Life Support Systems explores ideas of a future existence for living organisms. Today, specialized companies offer primitive longevity by digitally archiving documentation about a person, organizing it in attractive user interfaces which can be browsed by later generations. In the near future, it is predicted that virtual animatronics will assume the role of these archives, recreating personalities based on the collected documentation.

The next milestone is a scan of the brain to directly create a virtual personality which exists in the virtual domain—i.e. uploading a personality. The Life Support Systems project attempts to achieve this milestone, starting with an organism which has both an inspirational beauty and behavioural simplicity. The project centers around efforts to upload the behavioral characteristics of the orchid Vanda Hybrida into computer memory.

The result is a virtual organism which can exist indefinitely, kept alive inside computer media such as hard disks, servers, networks.

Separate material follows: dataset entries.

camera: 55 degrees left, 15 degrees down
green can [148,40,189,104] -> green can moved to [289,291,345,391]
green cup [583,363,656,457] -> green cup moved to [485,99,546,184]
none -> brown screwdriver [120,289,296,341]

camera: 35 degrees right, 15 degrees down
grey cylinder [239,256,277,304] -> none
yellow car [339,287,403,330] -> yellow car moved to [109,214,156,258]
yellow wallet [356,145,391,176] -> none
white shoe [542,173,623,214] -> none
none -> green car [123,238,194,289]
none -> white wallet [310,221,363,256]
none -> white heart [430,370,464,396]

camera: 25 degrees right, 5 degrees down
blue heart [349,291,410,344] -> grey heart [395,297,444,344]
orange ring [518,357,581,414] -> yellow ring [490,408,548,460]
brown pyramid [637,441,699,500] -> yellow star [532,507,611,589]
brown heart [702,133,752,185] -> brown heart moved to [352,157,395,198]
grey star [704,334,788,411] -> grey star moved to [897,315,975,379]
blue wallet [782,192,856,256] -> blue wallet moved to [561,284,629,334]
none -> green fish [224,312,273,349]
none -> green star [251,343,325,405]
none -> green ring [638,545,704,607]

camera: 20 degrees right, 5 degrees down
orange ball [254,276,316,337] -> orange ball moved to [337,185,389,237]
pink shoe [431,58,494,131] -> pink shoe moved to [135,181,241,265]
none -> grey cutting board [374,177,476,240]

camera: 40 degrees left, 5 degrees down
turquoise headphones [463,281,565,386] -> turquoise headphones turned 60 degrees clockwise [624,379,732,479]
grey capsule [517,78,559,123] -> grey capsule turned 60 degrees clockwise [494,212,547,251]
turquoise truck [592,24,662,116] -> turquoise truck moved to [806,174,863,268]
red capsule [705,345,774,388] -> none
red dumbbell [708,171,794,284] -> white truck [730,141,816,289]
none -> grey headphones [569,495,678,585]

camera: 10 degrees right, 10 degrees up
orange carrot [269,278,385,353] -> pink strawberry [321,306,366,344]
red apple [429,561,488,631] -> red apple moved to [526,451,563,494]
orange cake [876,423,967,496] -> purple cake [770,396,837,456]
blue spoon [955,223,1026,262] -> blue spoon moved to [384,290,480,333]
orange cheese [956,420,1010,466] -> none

A virtual organism is a data structure based on current ai technologies such as neural networks and hidden Markov models. After the live individual is disconnected, its virtual counterpart will continue to generate signals which mimic the patterns of the original. The virtual Vanda is visualized in 3D space as a self-organizing structure which adapts continually to its changing states. At even intervals, the structure is queried for its current characteristics, and the output of this query is used to produce image or sound.

The virtual organism has a structural build quite unlike the organic counterpart, yet when shown as a simple self-organizing graph in 3D, a sense of organic presence emerges. Does an avatar have to be made to look like its inception? Part of the research for this project is on how to visualize a virtual organism so that its inherent properties (character) are visible without pasting preconceived visual notions. One may expect that a virtual existence signifies completely different visual/aural experiences from life outside the computer. As an example, scientific visualization software produces images which sometimes are not unlike what one may expect of a virtual organism, yet retain their very own character.